These are American Coots.
These strange-looking water fowl appear rather clownish in appearance from their red nose and their light, conical bills to their pudgy bodies to their oversized, greenish feet.
They will dip and dive for tasty morsels by almost jumping completely out of the water and grabbing for whatever they can find beneath the surface with those massive, pale, yellow-green feet flopping and splashing behind them. At times they almost seem to be applauding themselves with their feet!
They have a tendency to need a running start on the water’s surface before they are able to get their stocky bodies airborne. On land they walk like Groucho Marx and seem very poorly designed for pedestrian travel.
All in all, they are just very amusing. And apparently extremely tasty.
Our Bald Eagles seem to love them. Ninety percent of Jim and Cindy’s diet is fish but they also love turtles, ducks and an occasional mammal. But Coots seem to add an element of fun! These feathered clowns flock together on the surface of Eastwood Lake increasing the odds of Jim and Cindy catching at least one of them.

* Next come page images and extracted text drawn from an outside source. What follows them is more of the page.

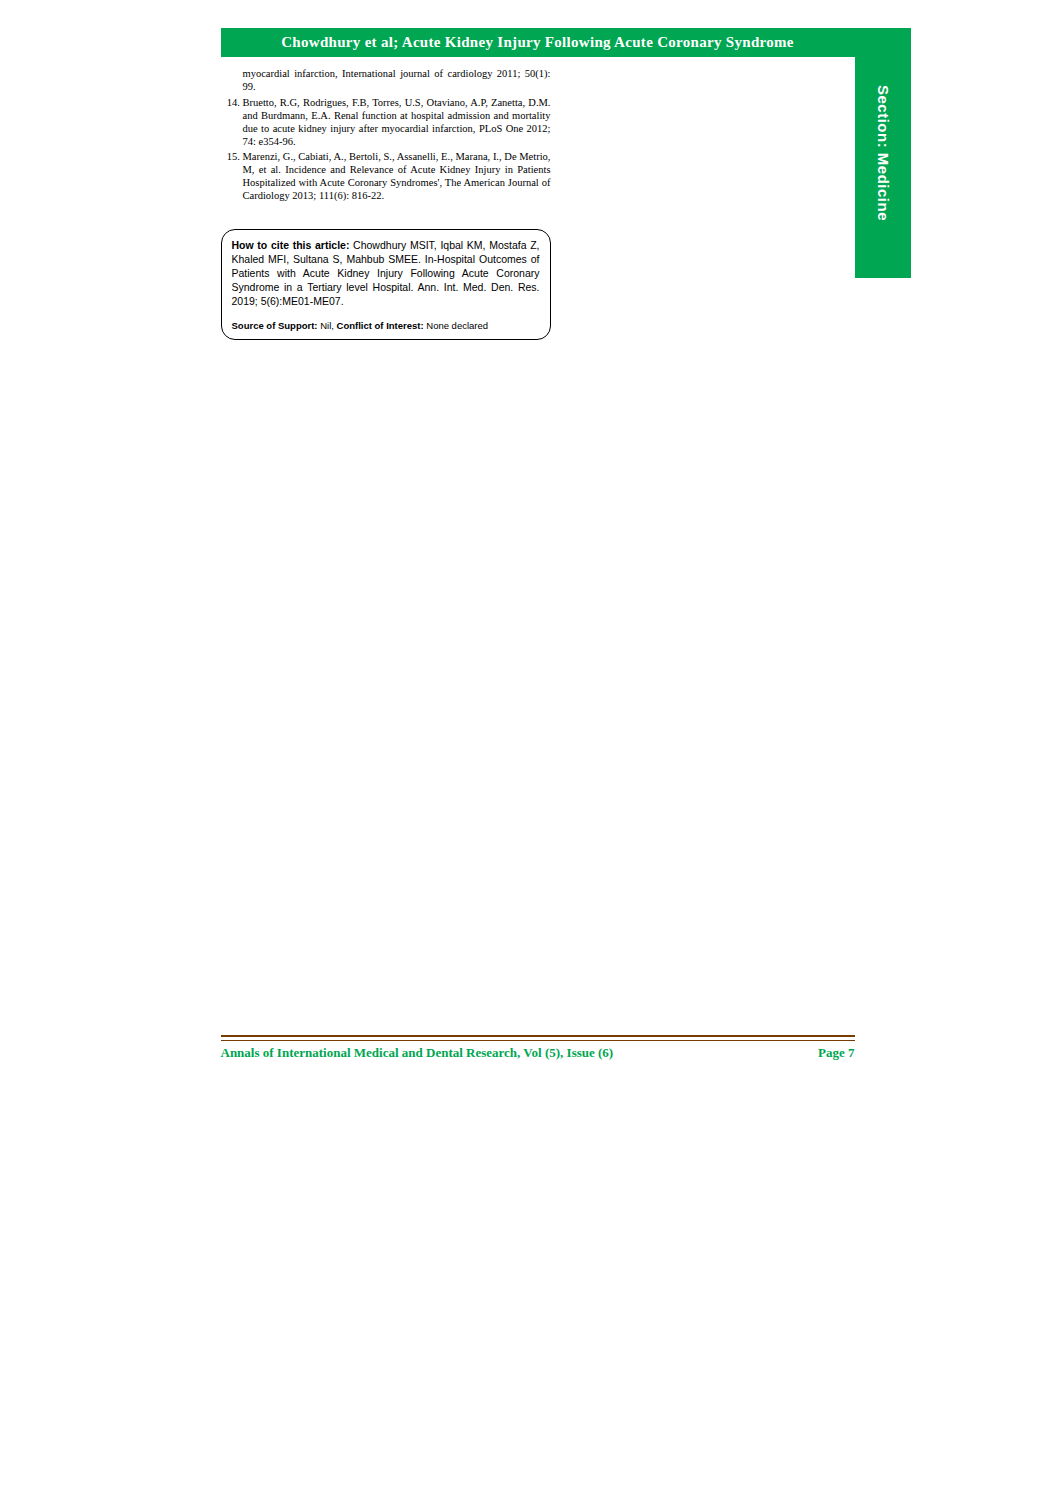Section: Medicine
Chowdhury et al; Acute Kidney Injury Following Acute Coronary Syndrome
myocardial infarction, International journal of cardiology 2011; 50(1): 99.
Bruetto, R.G, Rodrigues, F.B, Torres, U.S, Otaviano, A.P, Zanetta, D.M. and Burdmann, E.A. Renal function at hospital admission and mortality due to acute kidney injury after myocardial infarction, PLoS One 2012; 74: e354-96.
Marenzi, G., Cabiati, A., Bertoli, S., Assanelli, E., Marana, I., De Metrio, M, et al. Incidence and Relevance of Acute Kidney Injury in Patients Hospitalized with Acute Coronary Syndromes', The American Journal of Cardiology 2013; 111(6): 816-22.
How to cite this article: Chowdhury MSIT, Iqbal KM, Mostafa Z, Khaled MFI, Sultana S, Mahbub SMEE. In-Hospital Outcomes of Patients with Acute Kidney Injury Following Acute Coronary Syndrome in a Tertiary level Hospital. Ann. Int. Med. Den. Res. 2019; 5(6):ME01-ME07.
Source of Support: Nil, Conflict of Interest: None declared
Annals of International Medical and Dental Research, Vol (5), Issue (6)
Page 7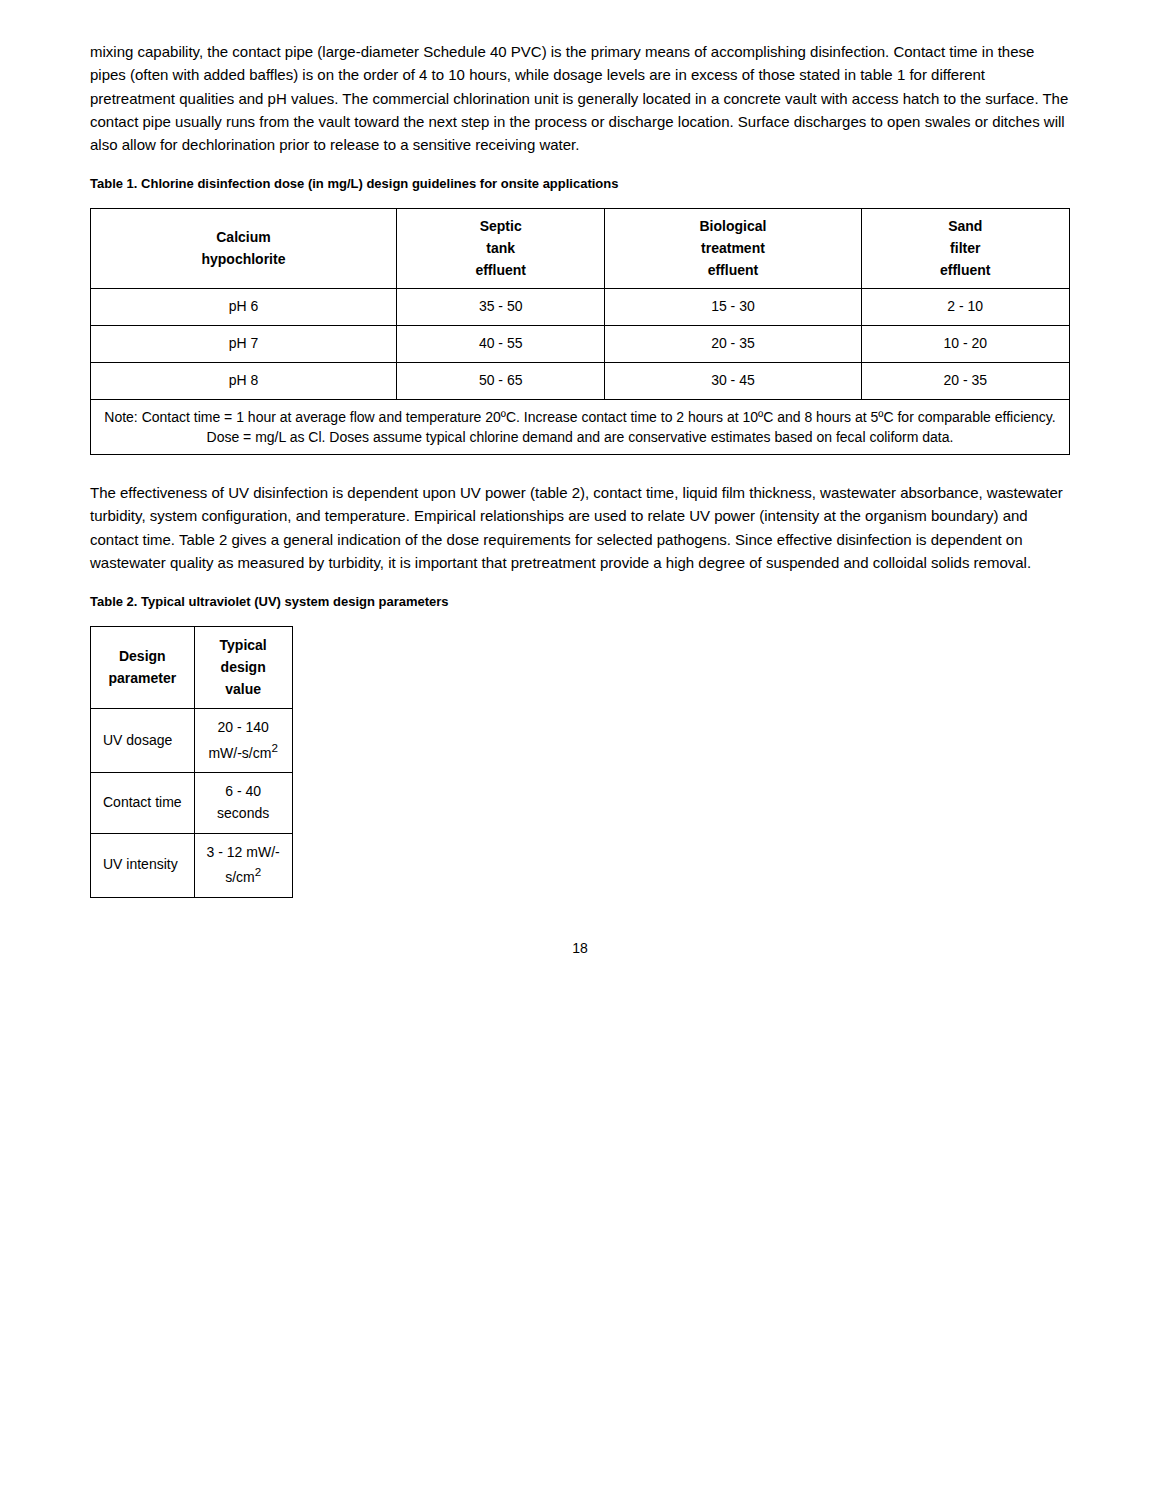mixing capability, the contact pipe (large-diameter Schedule 40 PVC) is the primary means of accomplishing disinfection. Contact time in these pipes (often with added baffles) is on the order of 4 to 10 hours, while dosage levels are in excess of those stated in table 1 for different pretreatment qualities and pH values. The commercial chlorination unit is generally located in a concrete vault with access hatch to the surface. The contact pipe usually runs from the vault toward the next step in the process or discharge location. Surface discharges to open swales or ditches will also allow for dechlorination prior to release to a sensitive receiving water.
Table 1. Chlorine disinfection dose (in mg/L) design guidelines for onsite applications
| Calcium hypochlorite | Septic tank effluent | Biological treatment effluent | Sand filter effluent |
| --- | --- | --- | --- |
| pH 6 | 35 - 50 | 15 - 30 | 2 - 10 |
| pH 7 | 40 - 55 | 20 - 35 | 10 - 20 |
| pH 8 | 50 - 65 | 30 - 45 | 20 - 35 |
| Note: Contact time = 1 hour at average flow and temperature 20ºC. Increase contact time to 2 hours at 10ºC and 8 hours at 5ºC for comparable efficiency. Dose = mg/L as Cl. Doses assume typical chlorine demand and are conservative estimates based on fecal coliform data. |
The effectiveness of UV disinfection is dependent upon UV power (table 2), contact time, liquid film thickness, wastewater absorbance, wastewater turbidity, system configuration, and temperature. Empirical relationships are used to relate UV power (intensity at the organism boundary) and contact time. Table 2 gives a general indication of the dose requirements for selected pathogens. Since effective disinfection is dependent on wastewater quality as measured by turbidity, it is important that pretreatment provide a high degree of suspended and colloidal solids removal.
Table 2. Typical ultraviolet (UV) system design parameters
| Design parameter | Typical design value |
| --- | --- |
| UV dosage | 20 - 140 mW/-s/cm 2 |
| Contact time | 6 - 40 seconds |
| UV intensity | 3 - 12 mW/- s/cm 2 |
18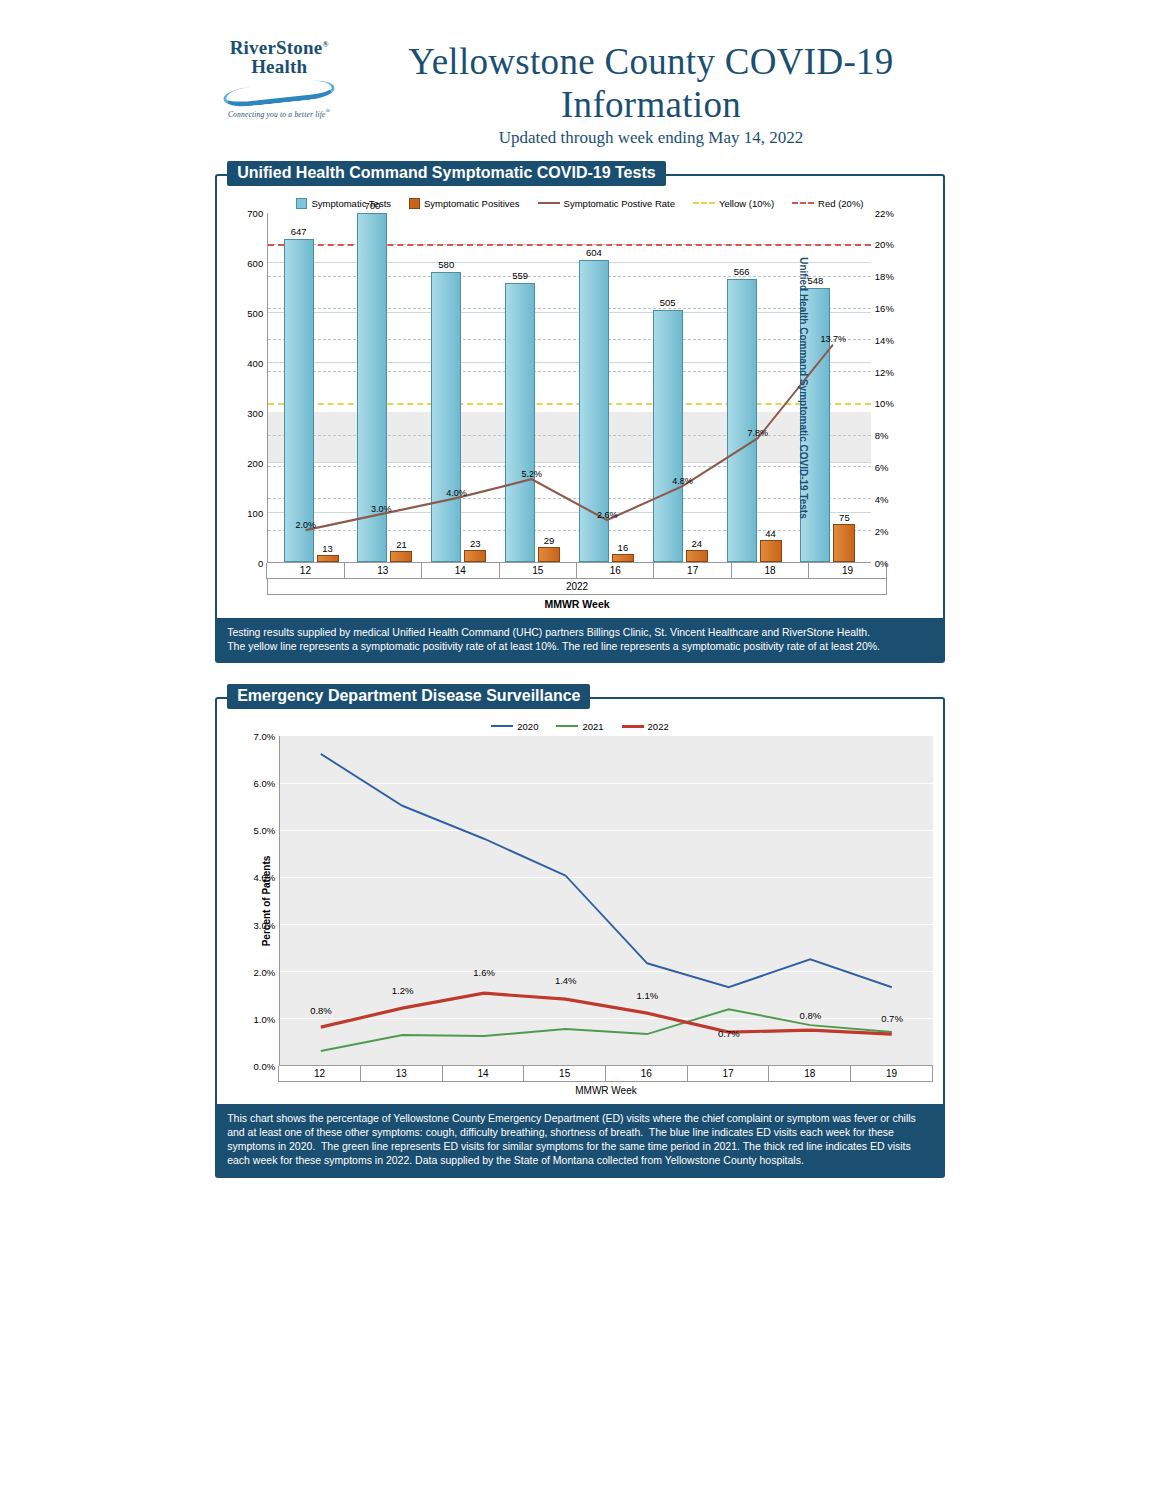RiverStone® Health
Connecting you to a better life®
Yellowstone County COVID-19 Information
Updated through week ending May 14, 2022
Unified Health Command Symptomatic COVID-19 Tests
Symptomatic Tests Symptomatic Positives Symptomatic Postive Rate Yellow (10%) Red (20%)
700 600 500 400 300 200 100 0
647
13
700
21
580
23
559
29
604
16
505
24
566
44
548
75
2.0% 3.0% 4.0% 5.2% 2.6% 4.8% 7.8% 13.7%
22% 20% 18% 16% 14% 12% 10% 8% 6% 4% 2% 0%
Unified Health Command Symptomatic COVID-19 Tests
12
13
14
15
16
17
18
19
2022
MMWR Week
Testing results supplied by medical Unified Health Command (UHC) partners Billings Clinic, St. Vincent Healthcare and RiverStone Health.
The yellow line represents a symptomatic positivity rate of at least 10%. The red line represents a symptomatic positivity rate of at least 20%.
Emergency Department Disease Surveillance
2020 2021 2022
Percent of Patients
7.0% 6.0% 5.0% 4.0% 3.0% 2.0% 1.0% 0.0%
0.8% 1.2% 1.6% 1.4% 1.1% 0.7% 0.8% 0.7%
12
13
14
15
16
17
18
19
MMWR Week
This chart shows the percentage of Yellowstone County Emergency Department (ED) visits where the chief complaint or symptom was fever or chills and at least one of these other symptoms: cough, difficulty breathing, shortness of breath. The blue line indicates ED visits each week for these symptoms in 2020. The green line represents ED visits for similar symptoms for the same time period in 2021. The thick red line indicates ED visits each week for these symptoms in 2022. Data supplied by the State of Montana collected from Yellowstone County hospitals.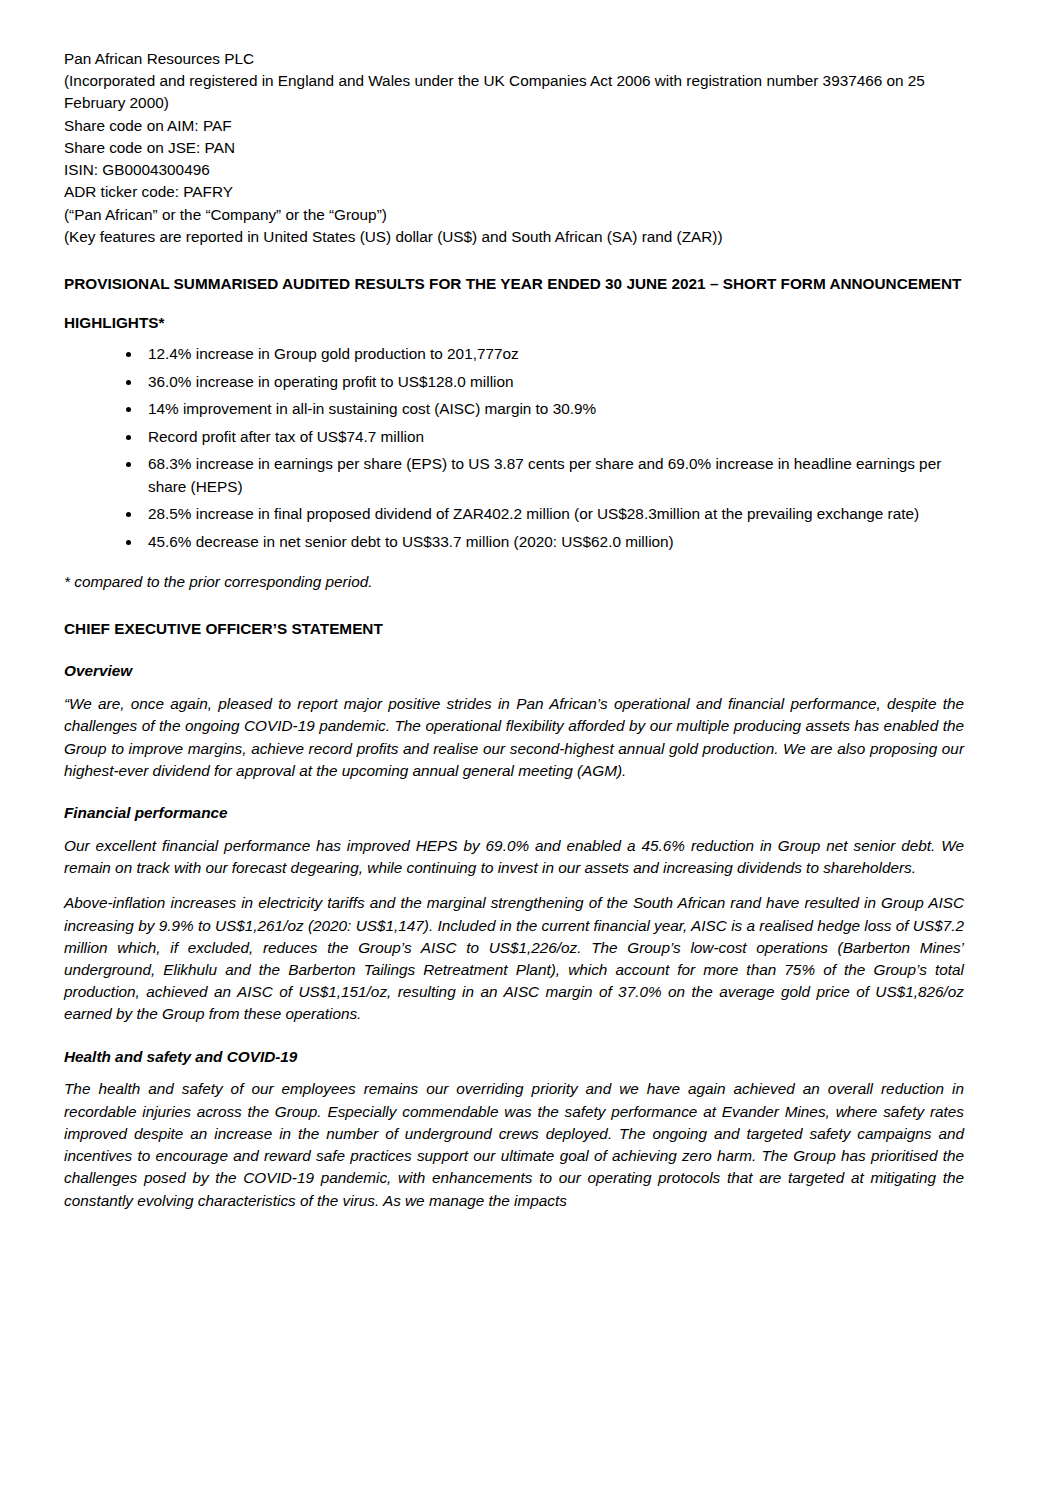Pan African Resources PLC
(Incorporated and registered in England and Wales under the UK Companies Act 2006 with registration number 3937466 on 25 February 2000)
Share code on AIM: PAF
Share code on JSE: PAN
ISIN: GB0004300496
ADR ticker code: PAFRY
(“Pan African” or the “Company” or the “Group”)
(Key features are reported in United States (US) dollar (US$) and South African (SA) rand (ZAR))
PROVISIONAL SUMMARISED AUDITED RESULTS FOR THE YEAR ENDED 30 JUNE 2021 – SHORT FORM ANNOUNCEMENT
HIGHLIGHTS*
12.4% increase in Group gold production to 201,777oz
36.0% increase in operating profit to US$128.0 million
14% improvement in all-in sustaining cost (AISC) margin to 30.9%
Record profit after tax of US$74.7 million
68.3% increase in earnings per share (EPS) to US 3.87 cents per share and 69.0% increase in headline earnings per share (HEPS)
28.5% increase in final proposed dividend of ZAR402.2 million (or US$28.3million at the prevailing exchange rate)
45.6% decrease in net senior debt to US$33.7 million (2020: US$62.0 million)
* compared to the prior corresponding period.
CHIEF EXECUTIVE OFFICER’S STATEMENT
Overview
“We are, once again, pleased to report major positive strides in Pan African’s operational and financial performance, despite the challenges of the ongoing COVID-19 pandemic. The operational flexibility afforded by our multiple producing assets has enabled the Group to improve margins, achieve record profits and realise our second-highest annual gold production. We are also proposing our highest-ever dividend for approval at the upcoming annual general meeting (AGM).
Financial performance
Our excellent financial performance has improved HEPS by 69.0% and enabled a 45.6% reduction in Group net senior debt. We remain on track with our forecast degearing, while continuing to invest in our assets and increasing dividends to shareholders.
Above-inflation increases in electricity tariffs and the marginal strengthening of the South African rand have resulted in Group AISC increasing by 9.9% to US$1,261/oz (2020: US$1,147). Included in the current financial year, AISC is a realised hedge loss of US$7.2 million which, if excluded, reduces the Group’s AISC to US$1,226/oz. The Group’s low-cost operations (Barberton Mines’ underground, Elikhulu and the Barberton Tailings Retreatment Plant), which account for more than 75% of the Group’s total production, achieved an AISC of US$1,151/oz, resulting in an AISC margin of 37.0% on the average gold price of US$1,826/oz earned by the Group from these operations.
Health and safety and COVID-19
The health and safety of our employees remains our overriding priority and we have again achieved an overall reduction in recordable injuries across the Group. Especially commendable was the safety performance at Evander Mines, where safety rates improved despite an increase in the number of underground crews deployed. The ongoing and targeted safety campaigns and incentives to encourage and reward safe practices support our ultimate goal of achieving zero harm. The Group has prioritised the challenges posed by the COVID-19 pandemic, with enhancements to our operating protocols that are targeted at mitigating the constantly evolving characteristics of the virus. As we manage the impacts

And when it comes to hunting Coots, our eagles use a team approach that I call Coot Scootin’. Both eagles will fly in together, one following the other. The floating Coots will see the incoming threat posed by the first eagle and panic. In a flurry of splashing, flapping and squawking, the startled Coots will scatter in all directions. This leaves a few isolated and confused Coots ripe for the picking. The second eagle arrives to harvest that crop. If the first attempt fails, the eagles twirl and spin and try again. It may seem cruel but that is the way it is in the wild. Almost everything fits somewhere in the food chain from the bottom to the middle or, like the eagle, the top. After successfully catching their prey it is time to dine.
The variety in wildlife is fascinating. It can be comical. It can be brutal. It can be gratifying. It can be tragic. It can be so many things, but when you see the balance and completeness of its design, it is always beautiful. There is raw beauty in wild things, even when Bald Eagles go Coot Scootin’.